I don’t know about you, but I also know many adults who believe in this religion. As our culture becomes more pluralistic, it is essential that we be clear about what the Christian faith teaches and believes.

But that’s just one more opportunity to bear fruit that will last.

The spiritual director I have been seeing is a member of a Roman Catholic community of Benedictine Sisters. Her community is in decline and facing many of the same challenges as we are. When I ask her about it, she shrugs her shoulders and says: “It just means that God is doing something different.” That “something different” is what I want to foster and serve with however many more years I have under the sun, as I know you do as well. But this “something different,” this “power flowing from a more spiritualized and simplified Church,” to borrow a phrase from Pope Benedict, will require new ideas, vision, and experimentation. Fresh expressions of church require fresh leadership.

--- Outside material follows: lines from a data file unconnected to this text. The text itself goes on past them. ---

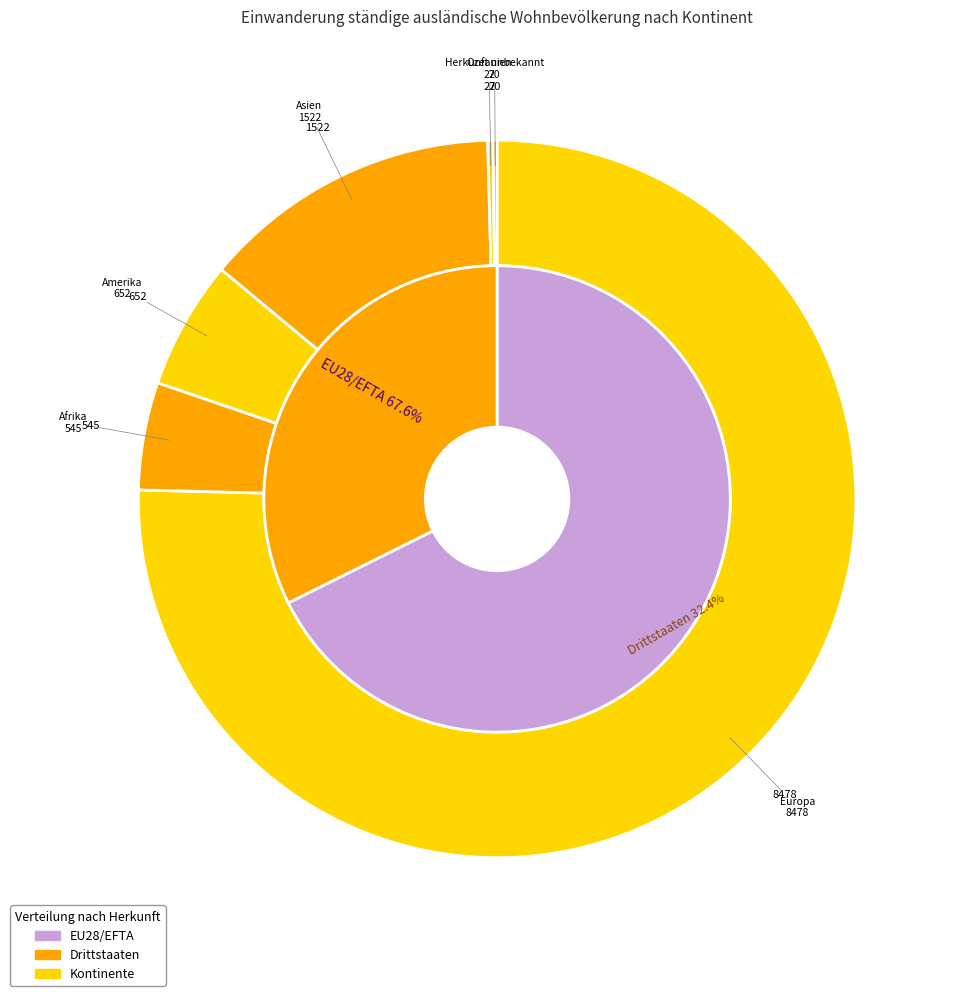

How many segments does this pie chart have?

6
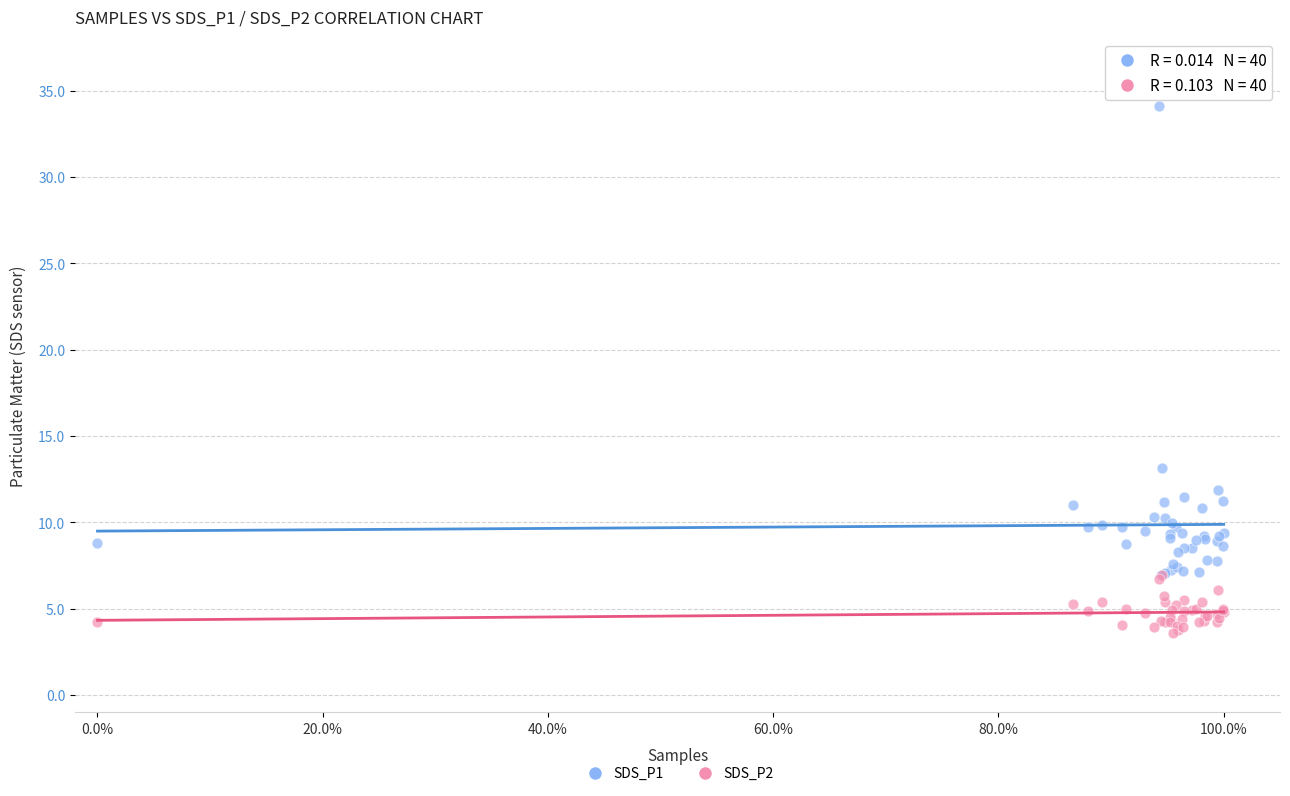

Across all series, what Y value is closest to 18?

13.1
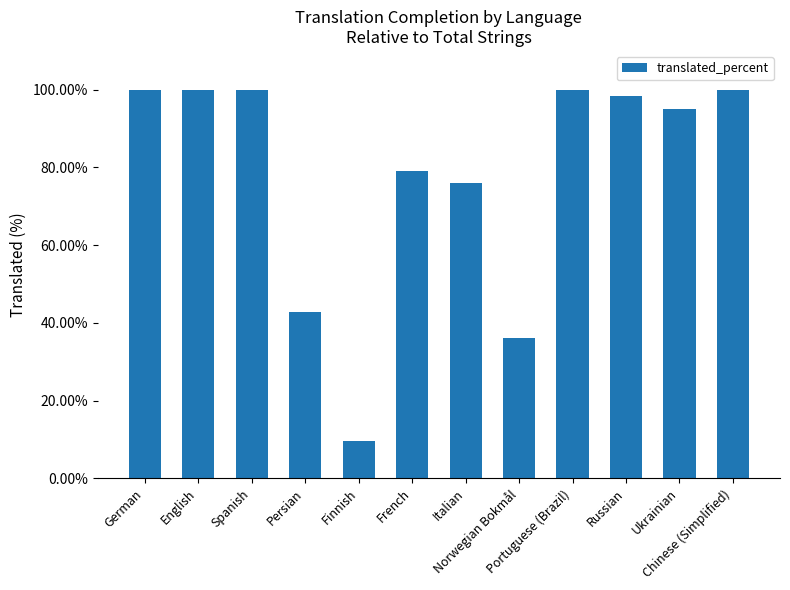

What is the change in value from English to Ukrainian?

-4.9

Our diocesan motto is Deus incrementum dat. In English, it is translated “God giveth the increase” or “God gives the growth.” It comes from one of St. Paul’s letters to the Corinthians where he writes: “I planted, Apollos watered, but God gave the growth” (1 Corinthians 3:6-7). In part, Paul is reminding us that as church leaders we are called to take our turns tending God’s garden, and when the time is right, to turn those responsibilities over to others, mindful that we are part of something much larger than ourselves. For some time, I have been in discernment about my future through prayer and by consulting with family, colleagues, a spiritual director, and the Presiding Bishop’s office. I believe the time is right for me to make way for fresh leadership. Therefore, today I announce my retirement as Bishop of North Dakota, effective May 1, 2019.

As I said before, the cultural context in which the church exists is changing. Practically speaking, with a diocesan budget as small as ours, it is extremely difficult to make changes in terms of reorganization for mission and ministry with the incumbent bishop in office. My retirement, along with the approaching retirement of Canon Zanne Ness, will make room to discern and support a renewed vision for the Diocese of North Dakota in the face of ever-increasing challenges for the institutional church.

In his sixth century Rule for Monasteries, St. Benedict encourages disciples “to attribute to God, and not to self, whatever good one sees in oneself, but to recognize always that the evil is one’s own doing, and to impute it to oneself” (RB 4.42-43). I think we can also apply this wisdom to the “successes” and “failures” we have experienced together these past fifteen years.

Thank you for the honor and privilege of serving as your bishop. Let us keep one another in prayer as we move into a season of transitions, never forgetting that we have been chosen and appointed by Christ to bear fruit that lasts. 



[i] Tod Worner, “When Father Joseph Ratzinger Predicted the Future of the Church,” Aleteia, June 13, 2016, accessed October 16, 2018, https://aleteia.org/2016/06/13/when-cardinal-joseph-ratzinger-predicted-the-future-of-the-church. 

[ii] Rod Dreher, The Benedict Option: A Strategy for Christians in a Post-Christian Nation (New York: Sentinel, 2017), 9-10, Kindle.